## Problem requirements
Only a slice of the listing below is wanted. Retype the lines from the one containing "[25,101,34,112] 6 ->" through the one containing "[702,254,984,270] [25,280,613,296] realized.Each", exactly, both ends included.

## Entries shown
'''

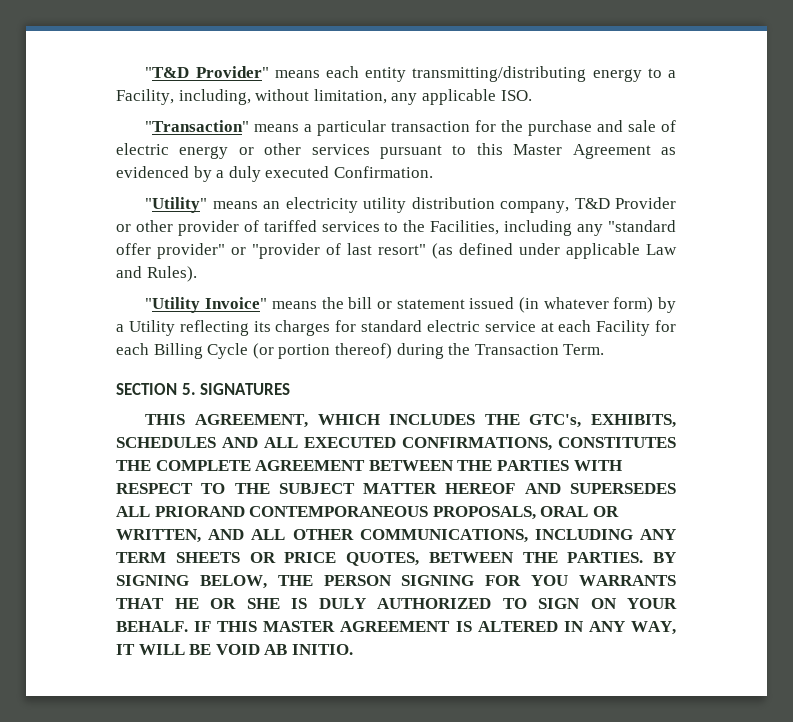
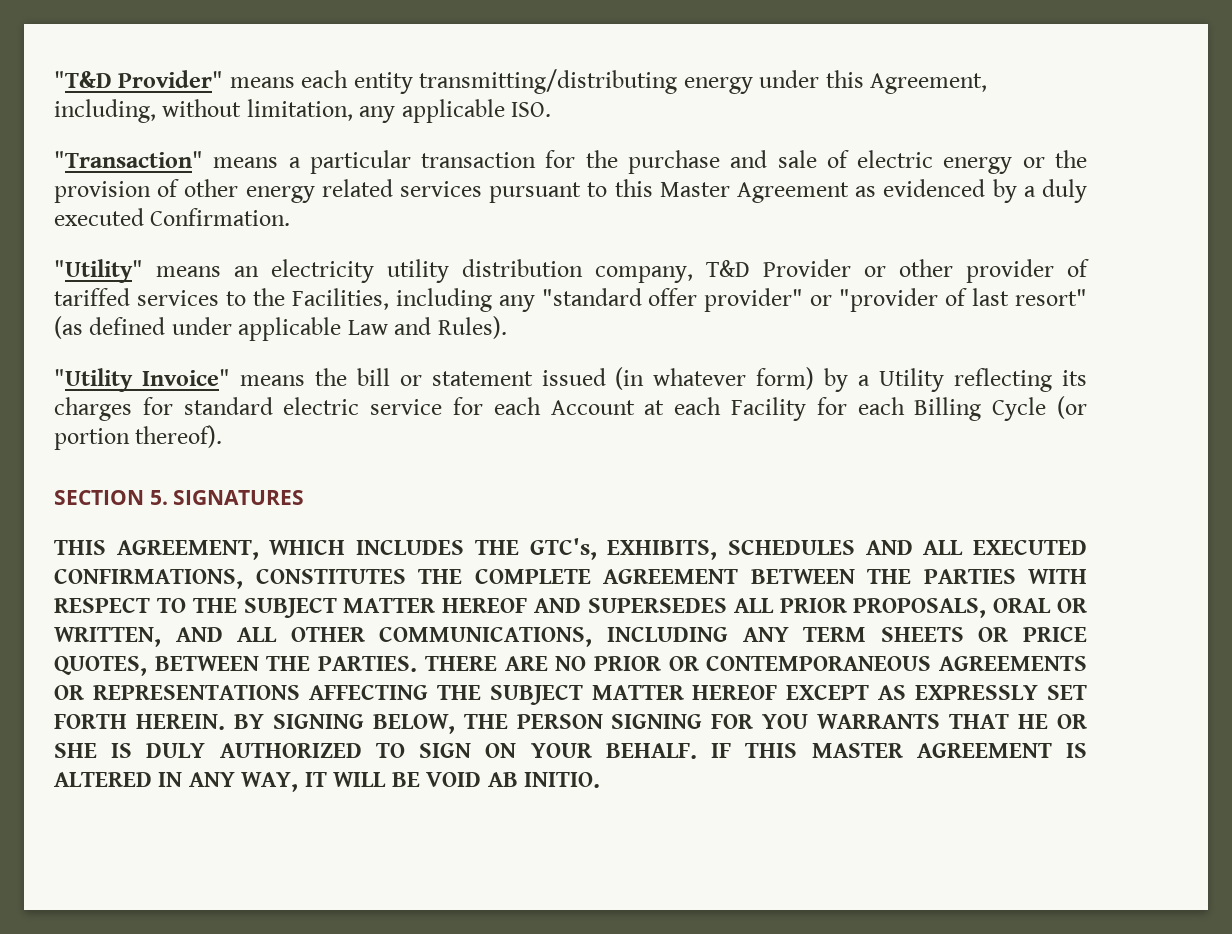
[647,68,676,78] [116,89,174,105] to a Facility, -> [759,70,988,94] under this Agreement,
[264,143,302,155] other -> [1055,150,1088,168] [54,179,393,203] the provision of other energy related
(536, 326) none -> [453,397,635,415] for each Account
[334,343,605,359] thereof) during the Transaction Term. -> [135,425,223,448] thereof).
[154,506,429,517] PRIORAND CONTEMPORANEOUS -> [779,598,847,613] PRIOR
(644, 557) none -> [424,656,1087,671] [54,685,1087,705] [54,714,225,730] THERE ARE NO PRIOR OR CONTEMPORANEOUS AGREEMENTS OR REPRESENTATIONS AFFECTING THE SUBJECT MATTER HEREOF EXCEPT AS EXPRESSLY SET FORTH HEREIN.

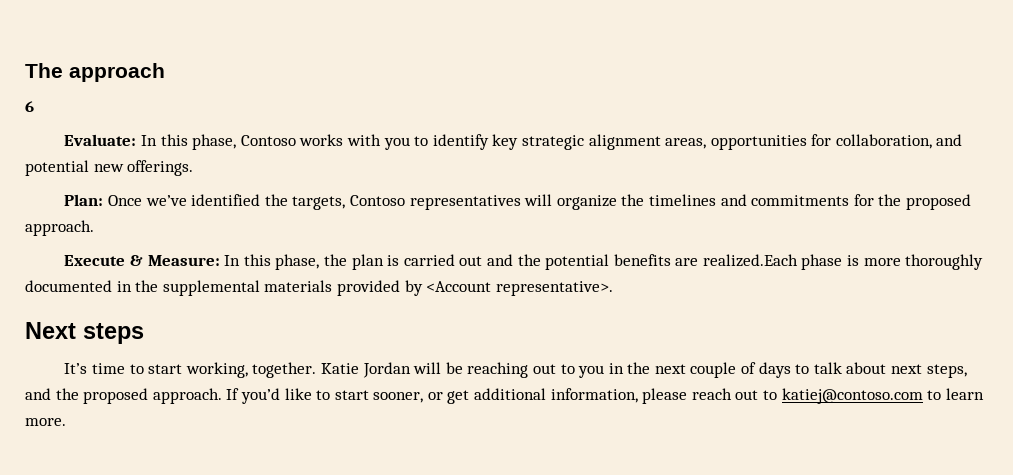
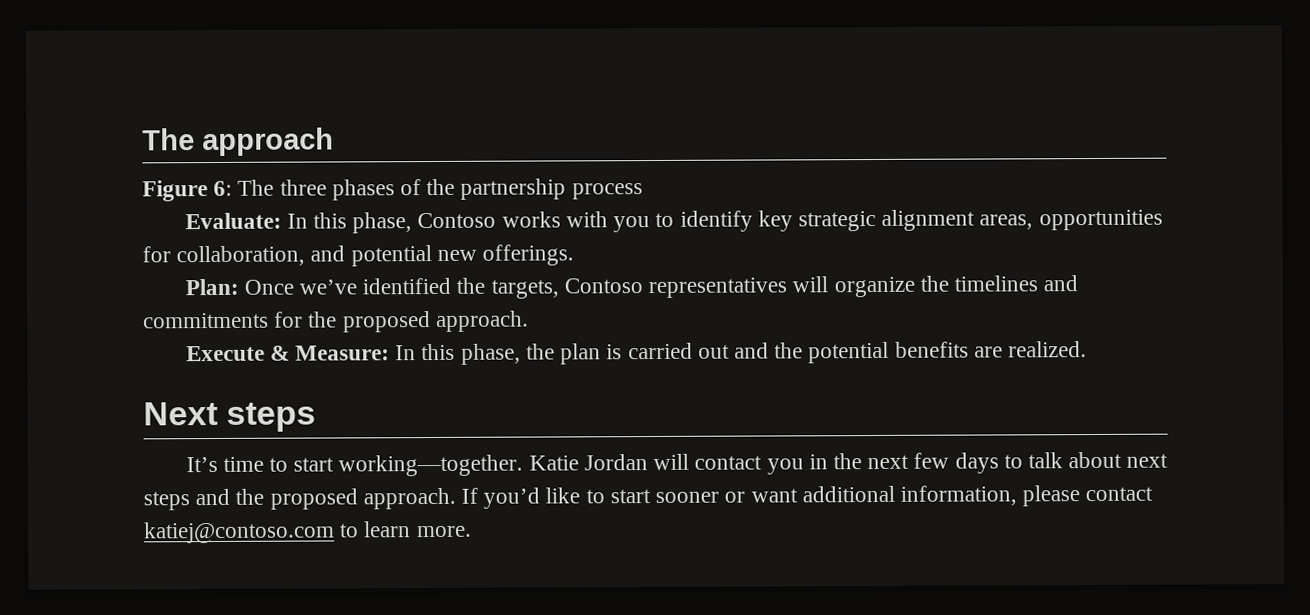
[25,101,34,112] 6 -> [142,178,643,202] Figure 6: The three phases of the partnership process
[702,254,984,270] [25,280,613,296] realized.Each phase is more thoroughly documented in the supplemental materials provided by <Account representative>. -> [1007,341,1087,358] realized.
[185,362,317,378] working, together. -> [338,454,524,477] working—together.
[445,362,575,378] be reaching out to -> [694,455,763,470] contact
[690,362,757,378] couple of -> [913,452,950,469] few
[926,364,967,378] steps, -> [143,491,190,511] steps
[373,388,778,404] sooner, or get additional information, please reach out to -> [655,485,1154,507] sooner or want additional information, please contact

'''

## Answer section
[25,101,34,112] 6 -> [142,178,643,202] Figure 6: The three phases of the partnership process
[702,254,984,270] [25,280,613,296] realized.Each phase is more thoroughly documented in the supplemental materials provided by <Account representative>. -> [1007,341,1087,358] realized.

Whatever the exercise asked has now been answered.